- Task item
Reproduce the lines of the items below that run from the line containing "## Team Memers" through the last line, swapping "Team" for "Group" and leaving everything else unchanged.

Stored data entries

###

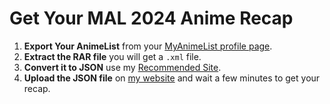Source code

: # Get Your MAL 2024 Anime Recap

1. **Export Your AnimeList** from your [MyAnimeList profile page](https://myanimelist.net/animelist/[your-username]).
2. **Extract the RAR file** you will get a `.xml` file.
3. **Convert it to JSON** use my [Recommended Site](https://jsonformatter.org/xml-to-json).
4. **Upload the JSON file** on [my website](https://mal-recap.vercel.app/) and wait a few minutes to get your recap.
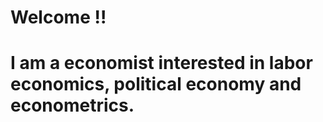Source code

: # Welcome !!

# I am a economist interested in labor economics, political economy and econometrics. 
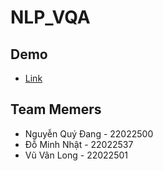 # NLP_VQA

## Demo
- [Link](https://huggingface.co/spaces/triphuong57/paligemma_ft_v1)

## Team Memers
- Nguyễn Quý Đang - 22022500 
- Đỗ Minh Nhật - 22022537
- Vũ Vân Long - 22022501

###

- Your response
## Group Memers
- Nguyễn Quý Đang - 22022500 
- Đỗ Minh Nhật - 22022537
- Vũ Vân Long - 22022501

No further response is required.